You grant us a non-exclusive license to use your content, trademarks, and materials solely for the purpose of providing the agreed services.
Unless you explicitly request otherwise in writing, we reserve the right to display completed work in our portfolio and case studies, without disclosing confidential business information.
Both parties agree to treat as confidential any proprietary, sensitive, or non-public information received from the other party in connection with a project ("Confidential Information").
We will not disclose your Confidential Information to third parties without your consent, except as required by law or to our service providers who need it to deliver services on our behalf (and who are bound by similar confidentiality obligations).
This obligation does not apply to information that: (a) becomes publicly available through no fault of ours; (b) was already known to us; (c) is independently developed without use of your Confidential Information; or (d) is required to be disclosed by law or court order.
We warrant that we will perform our services in a professional and workmanlike manner consistent with industry standards. We will re-perform any services that fail to meet this standard if notified in writing within 14 days of delivery.
EXCEPT AS EXPRESSLY STATED ABOVE, OUR SERVICES AND SITE ARE PROVIDED "AS IS" WITHOUT WARRANTIES OF ANY KIND, EXPRESS OR IMPLIED. We do not warrant that our services will meet all of your requirements, that deliverables will be error-free, or that results will be guaranteed. Technology results — including website traffic, search rankings, AI performance, and similar outcomes — depend on many factors outside our control.
To the fullest extent permitted by applicable law, Meridian Intelligence Partners and its members, employees, contractors, and agents shall not be liable for any indirect, incidental, special, consequential, or punitive damages arising from your use of our services or Site, including but not limited to: loss of profits, loss of data, business interruption, or reputational harm.

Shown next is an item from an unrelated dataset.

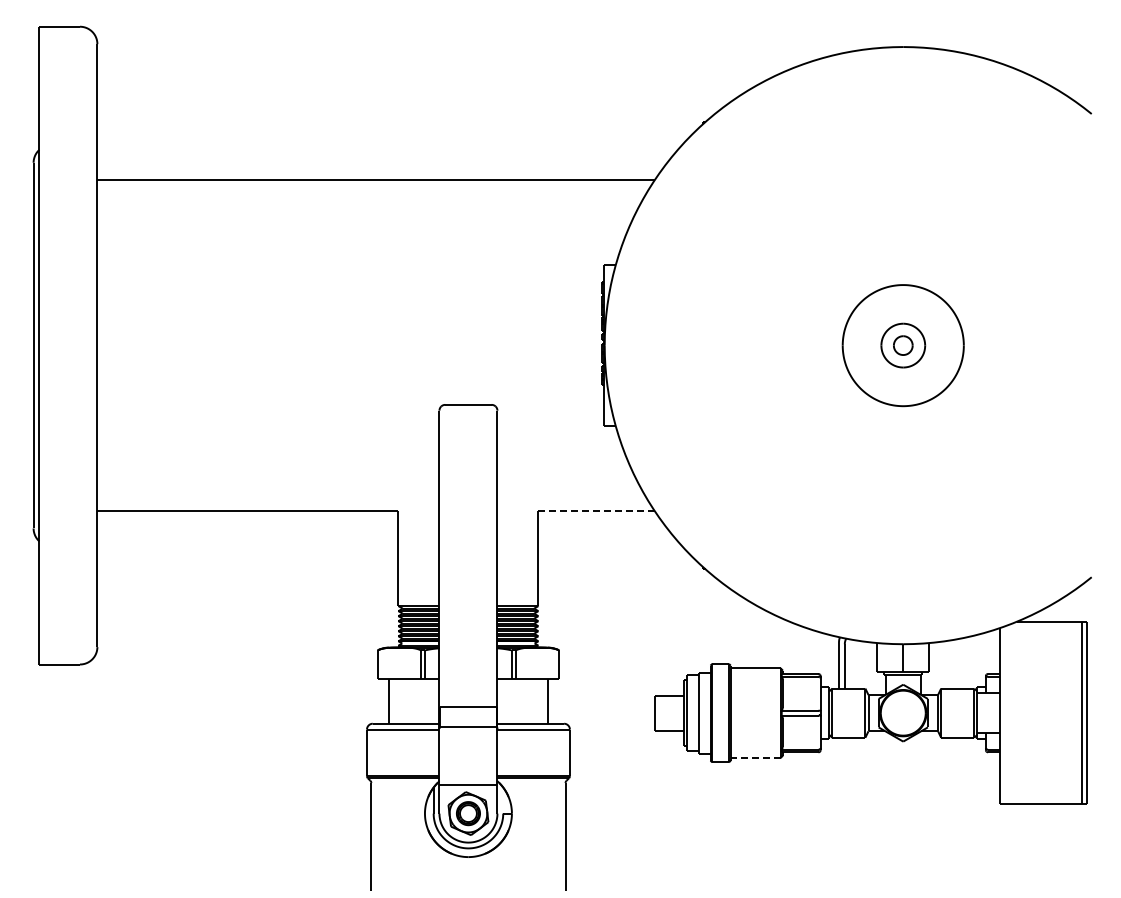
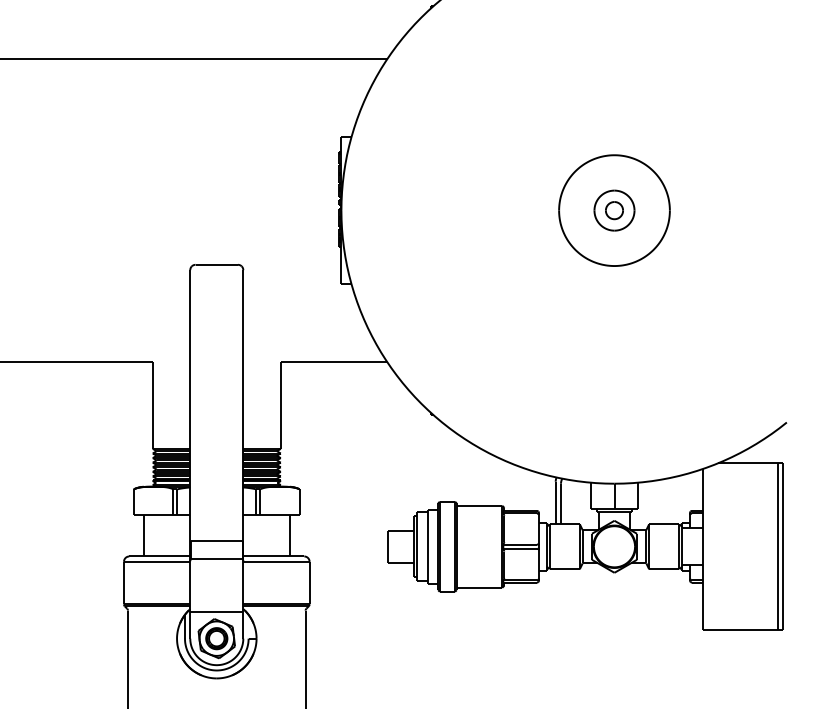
line: (596, 511) -> (333, 362), dashed -> solid
line: (755, 758) -> (479, 588), dashed -> solid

Our total cumulative liability to you for any claims arising from or related to a specific project shall not exceed the total fees paid by you to us for that project in the 12 months preceding the claim.
Some jurisdictions do not allow the exclusion of certain warranties or limitation of liability, so some of the above limitations may not apply to you.
Either party may terminate a project engagement with written notice (email is sufficient) if the other party materially breaches these Terms and fails to cure such breach within 10 business days of notice.
You may cancel an active project at any time with written notice. Upon cancellation, you agree to pay for all work completed and expenses incurred up to the date of cancellation. We will deliver all completed work product upon receipt of final payment.
We reserve the right to terminate any engagement immediately if we determine, in our sole discretion, that continuing would require us to engage in unlawful or unethical conduct.
These Terms are governed by the laws of the State of New York, United States, without regard to its conflict of law principles.
Before initiating formal legal proceedings, the parties agree to attempt to resolve any dispute through good-faith negotiation. If negotiation fails, disputes shall be resolved through binding arbitration in New York, NY, under the rules of the American Arbitration Association. Nothing herein prevents either party from seeking emergency injunctive relief from a court of competent jurisdiction.
We may update these Terms from time to time. When we make material changes, we will update the "Last updated" date at the top of this page. Continued use of our Site or services after changes constitute your acceptance of the revised Terms.
For active project engagements, any material changes to Terms affecting that project will be communicated to you directly and will require your acknowledgment before taking effect.